Flatscreens and multimedia readers displaying targeted advertising and other messages to clients, diners, passengers and patients are everywhere. Thanks to the increasing use of Artificial Intelligence and, in particular, machine learning, analysis of information flows from the various workstations that integrate digital signage, will allow the delivery of increasingly targeted, contextual and functional content. Platforms that work with Artificial Intelligence are able to assess large data sets in real time in order to better understand users and automate more functional responses.
In 2020, Digital Signage Intelligence will improve learning levels to the extent that interaction with individuals is unique every time. This will develop via two separate directions: increasing the intelligence of digital signage to make it more sensitive to context and implementing more personalised management of information. An example for the retail sector might be that adverts for umbrellas are automatically shown when it is raining while sunglasses are advertised on sunny days. Moreover, the digital signage stations will be able to profile the customer in front of them based on their age and the clothes they are wearing. The system will automatically analyse and detect garments previously bought by other clients who dress similarly. By displaying personalised information, the station can drive precise cross selling and upselling.
Digital signage will continue to add value to storytelling over the course of 2020. Messages will be formulated to develop long-tail narratives that support the ideal journey between brands and consumers. If Content truly is King, then it stands that nothing is more engaging than reactive content. Alongside increasingly advanced direction, customer insight analytics will diversify the narrative strategies and help to reformulate the content structure and proposed interaction methods.
Appeal, engagement and information will therefore be implemented with increasing coherence, adapting to the target each time with video content designed to resonate as much as possible. By installing an optimum route of surfaces in different shapes and sizes, brands will be able to combine mosaic canvases, holograms and images over several floors in different ways. The scrolling narrative will be designed in such a way as to allow gamification in some points and an immersive experience based on the architecture and lighting of the space in others.
The year 2019 showed us what videowalls were capable of as their popularity grew across sectors but this by no means meant the demise of smaller screens or tablets. Companies have realised the importance of a varied selection of display dimensions. Smaller displays and tablets mean increased flexibility and interactivity. For example, a tablet kiosk is perfect for providing specific product information but if you want something attention-grabbing then a videowall guarantees a more immersive experience. Companies are learning that while the size of the display is important, bigger isn’t always better. In response to this growing awareness, the market continues to diversify options and introduce unique design details.

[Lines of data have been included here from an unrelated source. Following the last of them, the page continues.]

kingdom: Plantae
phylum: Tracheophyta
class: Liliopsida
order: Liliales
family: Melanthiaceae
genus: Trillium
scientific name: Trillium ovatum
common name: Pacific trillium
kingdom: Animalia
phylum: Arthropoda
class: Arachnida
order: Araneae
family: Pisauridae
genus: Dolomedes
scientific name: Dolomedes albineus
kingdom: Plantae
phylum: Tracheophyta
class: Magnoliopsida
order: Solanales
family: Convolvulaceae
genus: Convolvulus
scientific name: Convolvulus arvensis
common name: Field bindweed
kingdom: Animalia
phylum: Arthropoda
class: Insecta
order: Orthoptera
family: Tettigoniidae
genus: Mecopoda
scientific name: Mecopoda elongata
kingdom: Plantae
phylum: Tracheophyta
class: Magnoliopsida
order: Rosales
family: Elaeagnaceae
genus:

All eyes are on hardware when it comes to digital signage but the technical side of things is equally fundamental. Screen management software continues to progress in order to support the orchestration of multi-touch and multi-video displays in a single display, integrating new algorithms to diversify back-end and front-end support services. Integration with the most diversified systems, which guarantee support at all end points, forces engineers to resolve various complex factors in order to offer maximum simplicity. Developers are currently working on the construction of highly evolved video content management platforms: multi-platform, multiscreen and multilingual. With higher video resolution, one-of-a-kind video formats and interactive settings and options, everything has to function perfectly.
Interactivity will remain a strategic engagement tool but it will no longer solely be the touch component or the implementation of social interactivity that encourages connection and exchange. Motion tracking combined with the use of Augmented Reality, for example, will encourage new and increasingly creative gamification initiatives by overlapping virtual elements to bring information and appeal to life. From facial recognition to image recognition, algorithms today can also trigger reactions by drawing on other sources of information related to services associated with the more advanced use of loyalty cards, apps, Bluetooth or integrated NFC in smartphones and tablets used by consumers. Finally, interactive stations will continue to evolve with functions such as cash payments, device charging or Wi-Fi hotspots.